**Selected text**
Court of Criminal Appeals of Tennessee. at Knoxville
Apr 14, 1999
C.C.A. No. 03C01-9807-CR-00239 (Tenn. Crim. App. Apr. 14, 1999)

Opinion

C.C.A. No. 03C01-9807-CR-00239.

April 14, 1999.

ON APPEAL FROM THE JUDGMENT OF THE CRIMINAL COURT OF HAMILTON COUNTY, HON. DOUGLAS A. MEYER, JUDGE.(DUI — Third Offense).

AFFIRMED

FOR THE APPELLANT:

JERRY H. SUMMERS

FOR THE APPELLEE:

JOHN KNOX WALKUP, Attorney General and Reporter, ELIZABETH B. MARNEY, Assistant Attorney General, BILL COX, District Attorney General, PARKE MASTERSON, District Attorney General.


OPINION

The Defendant, Phillip Todd Swords, appeals as of right from his conviction for third offense DUI in the Criminal Court for Hamilton County. In this appeal, he asserts two primary claims: (1) that he was denied liberty without due process as a result of deficiencies in the customary arrest and bail procedures in Hamilton County, and (2) that the trial court erred by enhancing the conviction at bar due to two prior DUI convictions that Defendant argues are facially invalid. We affirm the decision of the trial court.

**Entries provided**
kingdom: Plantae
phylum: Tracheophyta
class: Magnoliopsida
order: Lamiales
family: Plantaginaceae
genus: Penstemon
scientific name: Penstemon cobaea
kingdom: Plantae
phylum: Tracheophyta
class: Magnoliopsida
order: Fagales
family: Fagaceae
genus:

**Directives**
(a) Repeat, word for word, the part of the DUI appeal opinion that opens with the words containing "ON APPEAL FROM" and closes with "District Attorney General.".
(b) Carry on writing the DUI appeal opinion, starting right after its last sentence.

**Answers for the tasks**
(a)
ON APPEAL FROM THE JUDGMENT OF THE CRIMINAL COURT OF HAMILTON COUNTY, HON. DOUGLAS A. MEYER, JUDGE.(DUI — Third Offense).

AFFIRMED

FOR THE APPELLANT:

JERRY H. SUMMERS

FOR THE APPELLEE:

JOHN KNOX WALKUP, Attorney General and Reporter, ELIZABETH B. MARNEY, Assistant Attorney General, BILL COX, District Attorney General, PARKE MASTERSON, District Attorney General.

(b)
I. DUE PROCESS

To support his argument that he was denied due process of law, Defendant directs our attention to four alleged violations: (1) that he was denied the right to be taken before a magistrate or judge at the time of his arrest, (2) that he was denied the right to have an arrest warrant issued by a neutral and detached magistrate, (3) that the procedures for setting bail do not conform to the Release from Custody and Bail Act, and (4) that he was punished without due process by being detained in the Hamilton County Jail for at least six hours after being booked.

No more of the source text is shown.